Mentoring Mission’s goal for each of the students is to complete the online training and pass the General Written portion of the A &P (Airframe and Powerplant) certification. Industry mentors, unions and airports will host summer jobs for students and sponsor the students in a TYPE 147 FAA approved aviation maintenance technician schools and hire them as full-time AMT’s.
Why is Bringing Business Together With Education So Important?
Valentino-Barry saw the disconnect for students between school and the real world and wanted to inspire them to consider all the possibilities that are available for their futures. Her wake-up call was reading the “Lasting Impact Study* – A Business Leader’s Playbook for Supporting American Schools” by the Gates Foundation, The Boston Consulting Group and Harvard Business School.
Mentoring Mission is guided by the findings in Harvard’s Lasting Impact Study and U.S. Competitiveness Research objectives for authentic partnerships between education and business to better prepare tomorrow’s workforce.
In the 2021-22 school year, outside the Bay Area, Mentoring Mission achievements included:
-Cases in the Classroom at Chicago’s Whitney Young H.S. Eight classes of high school students at Whitney Young Magnet High School analyzed Harvard Business School (HBS) Case Studies.
-Students from five business classes at Whitney Young Magnet High School and Carl Schurz High School in Chicago participated in mock job interviews with executives from several Chicago-area companies.
-Introduced Schurz H.S. Students to Aviation Maintenance as a Career. Mentoring Mission organized a field trip in November 2021 and another in June 2022 for students from Chicago’s Carl Schurz High School to O’Hare Airport to get them thinking about a career in aviation mechanics.
-Produced Cases in the Classroom at a Jersey City High School with Harvard grad and PhD professor flying in from University of Wisconsin-Milwaukee to lead the discussion. This was the second year that McNair Academic High School participated in Cases in the Classroom.

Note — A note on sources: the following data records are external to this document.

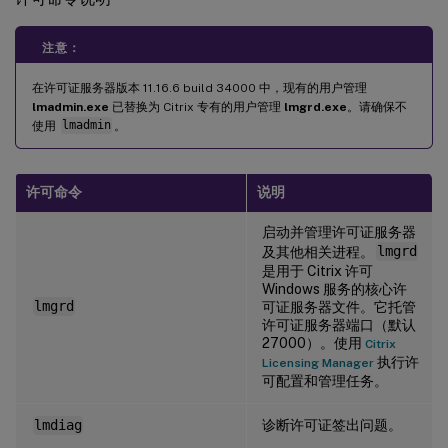
注意：
在许可证服务器版本 11.16.6 build 34000 中，现有的用户管理
lmadmin.exe
已替换为 Citrix 专有的用户管理
lmgrd.exe
。请确保不
使用
lmadmin
。
许可命令
说明
启动并管理许可证服务器
及其他相关进程。
lmgrd
是用于 Citrix 许可
Windows 服务的核心许
lmgrd
可证服务器文件。它托管
许可证服务器端口（默认
27000）。使用
Citrix
执行许
Licensing Manager
可配置和管理任务。
诊断许可证签出问题。
lmdiag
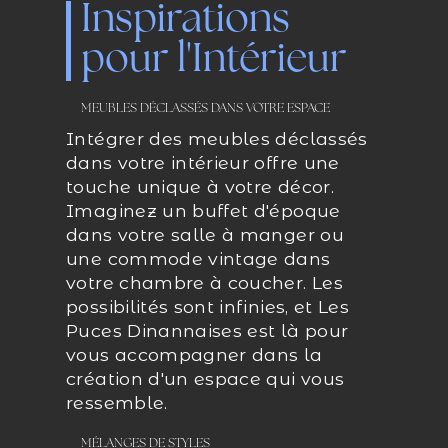
Inspirations
pour l'Intérieur
MEUBLES DÉCLASSÉS DANS VOTRE ESPACE
Intégrer des meubles déclassés
dans votre intérieur offre une
touche unique à votre décor.
Imaginez un buffet d'époque
dans votre salle à manger ou
une commode vintage dans
votre chambre à coucher. Les
possibilités sont infinies, et Les
Puces Dinannaises est là pour
vous accompagner dans la
création d'un espace qui vous
ressemble.
MÉLANGES DE STYLES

-Began working with a professor/author from Stanford University to introduce study of logic into the high school curriculum as a precursor for working in computer science.
-Applied for the Delta Grant from U.S. Dept of Labor to bring the Aviation Maintenance curriculum into high schools in the Delta region which begins in southern Illinois and continues south in the U.S.

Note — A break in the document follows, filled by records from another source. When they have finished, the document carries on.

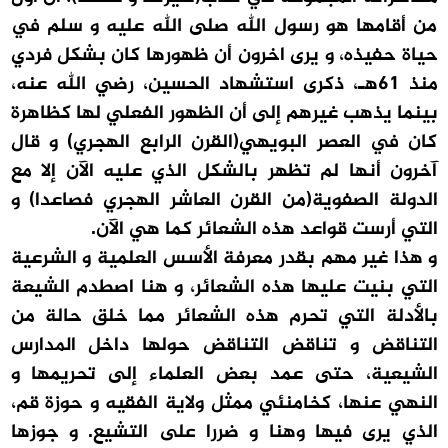
من أقامها هو رسول الله صلى الله عليه و سلم في
حياة حفيذه، و يرى اخرون أن ظهورها كان بشكل فردي
منذ 61هـ، ذكرى استشهاد الحسين، رضي الله عنه،
بينما يذهب غيرهم إلى أن الظهور الفعلي لها كظاهرة
كان في العصر البويهي(القرن الرابع الهجري) و قال
آخرون أنها لم تظهر بالشكل الذي عليه الآن إلا مع
الدولة الصفوية(من القرن العاشر الهجري فصاعدا) و
التي أرست قواعد هذه الشعائر كما هي الآن.
و هذا غير مهم بقدر معرفة الأسس العلمية و الشرعية
التي بنيت عليها هذه الشعائر، و هنا اصطدم الشيعة
بالأدلة التي تحرم هذه الشعائر مما خلق حالة من
التناقض و تناقض التناقض حولها داخل المدارس
الشيعية، حتى عمد بعض العلماء إلى تحريمها و
النهي عنها، كخامنئي ممثل ولاية الفقيه و حوزة قم،
الذي يرى فيها وهنا و ضررا على التشيع. و جوزها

Keeping Up with the Aviation Industry
Carol Valentino-Barry attended the Educator's Day at Experimental Aircraft Association's AirVenture in July and the MRO America's MRO Competition (Maintenance, Repair, Overhaul) in Dallas, Texas in April.
To Get Involved with Mentoring Mission
For more information about getting involved in Mentoring Mission as a school, sponsor or mentor, contact Carol Valentino-Barry at carolvalentinobarry@gmail.com. For more information about Mentoring Mission, visit www.mentoringmission.org.
* Lasting Impact Study - A Business Leader's Playbook for Supporting American Schools" by the Gates Foundation, The Boston Consulting Group and Harvard Business School (part of Harvard Business School's Competitiveness Project). Two thousand Superintendents and CEOs agreed: "We have no shared reality." The time had come for American business leaders to work with the nation's educators to support our schools which would also improve the future economy of the country.